§ How to complete this task: Give each line of the records below as a row in a Markdown table with the columns "Row" and "Line", numbering rows in order and omitting blank lines.

(Extracted page text records)
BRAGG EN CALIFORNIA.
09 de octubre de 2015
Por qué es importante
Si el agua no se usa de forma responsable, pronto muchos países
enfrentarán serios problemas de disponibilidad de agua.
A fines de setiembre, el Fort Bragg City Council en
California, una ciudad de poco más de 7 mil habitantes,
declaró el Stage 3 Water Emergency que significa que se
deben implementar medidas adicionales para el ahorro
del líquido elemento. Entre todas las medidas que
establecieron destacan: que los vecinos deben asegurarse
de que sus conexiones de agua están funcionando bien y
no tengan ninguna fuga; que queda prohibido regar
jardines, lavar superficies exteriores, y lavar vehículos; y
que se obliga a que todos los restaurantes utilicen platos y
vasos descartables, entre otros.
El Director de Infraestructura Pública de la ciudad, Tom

§ Reply to the exercise:
| Row | Line |
|---|---|
| 1 | BRAGG EN CALIFORNIA. |
| 2 | 09 de octubre de 2015 |
| 3 | Por qué es importante |
| 4 | Si el agua no se usa de forma responsable, pronto muchos países |
| 5 | enfrentarán serios problemas de disponibilidad de agua. |
| 6 | A fines de setiembre, el Fort Bragg City Council en |
| 7 | California, una ciudad de poco más de 7 mil habitantes, |
| 8 | declaró el Stage 3 Water Emergency que significa que se |
| 9 | deben implementar medidas adicionales para el ahorro |
| 10 | del líquido elemento. Entre todas las medidas que |
| 11 | establecieron destacan: que los vecinos deben asegurarse |
| 12 | de que sus conexiones de agua están funcionando bien y |
| 13 | no tengan ninguna fuga; que queda prohibido regar |
| 14 | jardines, lavar superficies exteriores, y lavar vehículos; y |
| 15 | que se obliga a que todos los restaurantes utilicen platos y |
| 16 | vasos descartables, entre otros. |
| 17 | El Director de Infraestructura Pública de la ciudad, Tom |